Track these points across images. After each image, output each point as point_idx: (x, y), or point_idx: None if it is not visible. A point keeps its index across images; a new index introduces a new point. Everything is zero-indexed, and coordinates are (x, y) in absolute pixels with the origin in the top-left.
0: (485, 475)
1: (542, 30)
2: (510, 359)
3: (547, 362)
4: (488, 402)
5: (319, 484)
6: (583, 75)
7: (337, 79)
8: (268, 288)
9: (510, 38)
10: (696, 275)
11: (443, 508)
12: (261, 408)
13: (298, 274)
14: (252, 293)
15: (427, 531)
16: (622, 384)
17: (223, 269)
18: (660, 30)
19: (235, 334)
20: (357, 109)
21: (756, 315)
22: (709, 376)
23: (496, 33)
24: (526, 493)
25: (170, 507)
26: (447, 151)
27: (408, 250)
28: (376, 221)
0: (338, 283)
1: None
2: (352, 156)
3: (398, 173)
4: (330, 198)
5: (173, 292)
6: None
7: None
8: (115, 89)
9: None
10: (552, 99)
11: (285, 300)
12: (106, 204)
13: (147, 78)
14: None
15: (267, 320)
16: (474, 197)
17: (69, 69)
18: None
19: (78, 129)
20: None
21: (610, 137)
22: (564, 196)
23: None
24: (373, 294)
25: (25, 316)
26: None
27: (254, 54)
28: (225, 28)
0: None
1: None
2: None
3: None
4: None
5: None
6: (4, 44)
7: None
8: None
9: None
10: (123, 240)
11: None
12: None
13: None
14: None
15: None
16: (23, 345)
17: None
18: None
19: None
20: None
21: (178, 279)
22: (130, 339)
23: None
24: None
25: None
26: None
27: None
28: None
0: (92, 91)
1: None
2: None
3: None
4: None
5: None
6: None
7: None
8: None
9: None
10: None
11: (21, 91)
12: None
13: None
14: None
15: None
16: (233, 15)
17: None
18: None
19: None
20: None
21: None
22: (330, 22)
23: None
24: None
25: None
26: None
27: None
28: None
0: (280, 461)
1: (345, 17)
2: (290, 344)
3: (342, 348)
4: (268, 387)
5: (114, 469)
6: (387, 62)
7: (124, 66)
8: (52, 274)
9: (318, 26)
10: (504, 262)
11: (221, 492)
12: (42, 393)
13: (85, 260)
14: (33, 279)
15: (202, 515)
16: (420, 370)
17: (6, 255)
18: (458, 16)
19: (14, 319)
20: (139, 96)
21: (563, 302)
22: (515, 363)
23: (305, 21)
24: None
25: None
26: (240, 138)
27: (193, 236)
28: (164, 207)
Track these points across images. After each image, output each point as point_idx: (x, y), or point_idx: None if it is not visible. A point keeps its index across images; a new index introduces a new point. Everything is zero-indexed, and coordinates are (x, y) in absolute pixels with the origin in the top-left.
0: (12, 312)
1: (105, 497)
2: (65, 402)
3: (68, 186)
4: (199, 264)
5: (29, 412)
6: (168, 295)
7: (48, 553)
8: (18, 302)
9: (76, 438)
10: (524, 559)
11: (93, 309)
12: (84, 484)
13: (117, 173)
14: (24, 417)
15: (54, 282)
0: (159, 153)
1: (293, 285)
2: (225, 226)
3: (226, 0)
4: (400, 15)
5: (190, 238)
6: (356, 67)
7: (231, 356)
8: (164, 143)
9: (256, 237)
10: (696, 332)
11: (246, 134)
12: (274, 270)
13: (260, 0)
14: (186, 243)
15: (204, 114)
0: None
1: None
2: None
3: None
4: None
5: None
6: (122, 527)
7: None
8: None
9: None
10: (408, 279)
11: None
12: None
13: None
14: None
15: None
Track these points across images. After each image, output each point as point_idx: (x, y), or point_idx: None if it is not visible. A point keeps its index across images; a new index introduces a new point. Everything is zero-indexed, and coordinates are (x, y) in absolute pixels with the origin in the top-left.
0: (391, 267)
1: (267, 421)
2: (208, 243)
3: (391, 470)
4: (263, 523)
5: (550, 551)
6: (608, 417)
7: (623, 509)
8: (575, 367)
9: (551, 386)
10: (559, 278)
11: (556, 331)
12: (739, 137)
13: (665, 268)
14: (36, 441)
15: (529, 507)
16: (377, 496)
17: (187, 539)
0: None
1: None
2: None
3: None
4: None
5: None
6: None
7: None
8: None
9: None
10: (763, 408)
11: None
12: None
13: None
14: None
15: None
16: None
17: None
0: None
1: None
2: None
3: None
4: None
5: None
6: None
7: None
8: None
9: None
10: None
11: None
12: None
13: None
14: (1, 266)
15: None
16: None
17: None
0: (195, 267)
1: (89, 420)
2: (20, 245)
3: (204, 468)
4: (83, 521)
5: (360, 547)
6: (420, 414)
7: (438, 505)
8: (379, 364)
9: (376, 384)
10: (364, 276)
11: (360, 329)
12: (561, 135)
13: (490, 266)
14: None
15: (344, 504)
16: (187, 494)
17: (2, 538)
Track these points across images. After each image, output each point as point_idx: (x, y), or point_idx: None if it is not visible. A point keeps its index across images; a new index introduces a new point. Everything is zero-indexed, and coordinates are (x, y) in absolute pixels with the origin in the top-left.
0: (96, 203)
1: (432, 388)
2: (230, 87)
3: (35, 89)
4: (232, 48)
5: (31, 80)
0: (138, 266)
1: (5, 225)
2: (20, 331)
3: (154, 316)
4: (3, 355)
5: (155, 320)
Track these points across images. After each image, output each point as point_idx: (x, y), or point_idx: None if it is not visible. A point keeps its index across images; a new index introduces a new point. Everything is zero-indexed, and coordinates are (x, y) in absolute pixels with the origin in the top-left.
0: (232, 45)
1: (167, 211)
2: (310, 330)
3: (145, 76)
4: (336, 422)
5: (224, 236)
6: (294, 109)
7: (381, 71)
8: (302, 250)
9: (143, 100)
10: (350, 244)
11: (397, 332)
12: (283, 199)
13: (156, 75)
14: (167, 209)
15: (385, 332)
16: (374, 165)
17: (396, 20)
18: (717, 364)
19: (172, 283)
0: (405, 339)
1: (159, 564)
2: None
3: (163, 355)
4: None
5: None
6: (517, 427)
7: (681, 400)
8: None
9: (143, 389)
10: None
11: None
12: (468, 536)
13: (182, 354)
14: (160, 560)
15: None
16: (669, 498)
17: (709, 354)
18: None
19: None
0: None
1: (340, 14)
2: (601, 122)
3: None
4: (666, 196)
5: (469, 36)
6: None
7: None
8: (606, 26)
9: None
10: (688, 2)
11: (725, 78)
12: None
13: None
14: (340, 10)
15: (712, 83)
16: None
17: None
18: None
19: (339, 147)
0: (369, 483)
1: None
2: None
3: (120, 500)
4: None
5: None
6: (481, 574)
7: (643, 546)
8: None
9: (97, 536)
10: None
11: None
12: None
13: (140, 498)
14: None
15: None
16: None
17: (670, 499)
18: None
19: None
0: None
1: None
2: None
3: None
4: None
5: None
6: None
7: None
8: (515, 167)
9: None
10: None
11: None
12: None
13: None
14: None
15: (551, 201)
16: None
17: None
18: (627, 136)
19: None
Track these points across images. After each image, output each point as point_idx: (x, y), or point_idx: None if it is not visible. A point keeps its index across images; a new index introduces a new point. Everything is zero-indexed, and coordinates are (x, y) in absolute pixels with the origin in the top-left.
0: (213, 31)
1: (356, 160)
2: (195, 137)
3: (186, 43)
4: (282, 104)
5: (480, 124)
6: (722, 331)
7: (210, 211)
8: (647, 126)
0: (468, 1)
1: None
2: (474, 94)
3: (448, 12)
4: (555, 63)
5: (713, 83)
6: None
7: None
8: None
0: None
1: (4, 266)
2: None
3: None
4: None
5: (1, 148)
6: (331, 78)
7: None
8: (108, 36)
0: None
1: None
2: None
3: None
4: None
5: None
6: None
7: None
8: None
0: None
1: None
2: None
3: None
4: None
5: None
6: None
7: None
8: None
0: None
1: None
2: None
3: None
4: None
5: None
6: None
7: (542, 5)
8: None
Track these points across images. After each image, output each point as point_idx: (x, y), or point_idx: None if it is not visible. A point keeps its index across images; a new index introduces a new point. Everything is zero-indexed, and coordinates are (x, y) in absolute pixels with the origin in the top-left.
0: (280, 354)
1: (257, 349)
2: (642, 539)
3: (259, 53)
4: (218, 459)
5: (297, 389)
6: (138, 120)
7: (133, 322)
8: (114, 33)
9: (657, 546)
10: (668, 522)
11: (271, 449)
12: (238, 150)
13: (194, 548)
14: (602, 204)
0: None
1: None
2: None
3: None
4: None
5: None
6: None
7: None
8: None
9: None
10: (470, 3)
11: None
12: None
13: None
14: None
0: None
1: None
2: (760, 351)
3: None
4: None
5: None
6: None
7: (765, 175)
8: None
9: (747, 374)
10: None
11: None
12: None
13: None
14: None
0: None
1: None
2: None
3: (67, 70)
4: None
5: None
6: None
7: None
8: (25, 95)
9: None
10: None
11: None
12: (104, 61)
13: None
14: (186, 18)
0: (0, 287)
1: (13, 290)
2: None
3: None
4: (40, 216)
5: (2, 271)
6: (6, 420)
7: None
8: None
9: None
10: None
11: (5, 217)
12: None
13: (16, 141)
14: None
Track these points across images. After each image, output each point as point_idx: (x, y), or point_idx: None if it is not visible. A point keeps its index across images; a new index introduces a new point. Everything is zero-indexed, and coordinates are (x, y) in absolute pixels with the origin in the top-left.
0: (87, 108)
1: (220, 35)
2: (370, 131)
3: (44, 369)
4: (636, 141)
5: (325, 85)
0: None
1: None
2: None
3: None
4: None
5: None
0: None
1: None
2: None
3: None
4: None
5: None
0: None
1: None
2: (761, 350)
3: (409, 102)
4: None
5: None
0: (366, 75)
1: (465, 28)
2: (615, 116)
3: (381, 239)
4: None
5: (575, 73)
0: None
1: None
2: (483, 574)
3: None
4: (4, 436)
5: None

__________________________________________________

### INSTRUCTION
Turn the lines of the data into a numbered list, beginning at the first line of the data and stopping after the line that contains "13: (298, 274)". Include both of these lines and leave out any blank lines.

### OUTPUT OF THE EXERCISE
1. Track these points across images. After each image, output each point as point_idx: (x, y), or point_idx: None if it is not visible. A point keeps its index across images; a new index introduces a new point. Everything is zero-indexed, and coordinates are (x, y) in absolute pixels with the origin in the top-left.
2. 0: (485, 475)
3. 1: (542, 30)
4. 2: (510, 359)
5. 3: (547, 362)
6. 4: (488, 402)
7. 5: (319, 484)
8. 6: (583, 75)
9. 7: (337, 79)
10. 8: (268, 288)
11. 9: (510, 38)
12. 10: (696, 275)
13. 11: (443, 508)
14. 12: (261, 408)
15. 13: (298, 274)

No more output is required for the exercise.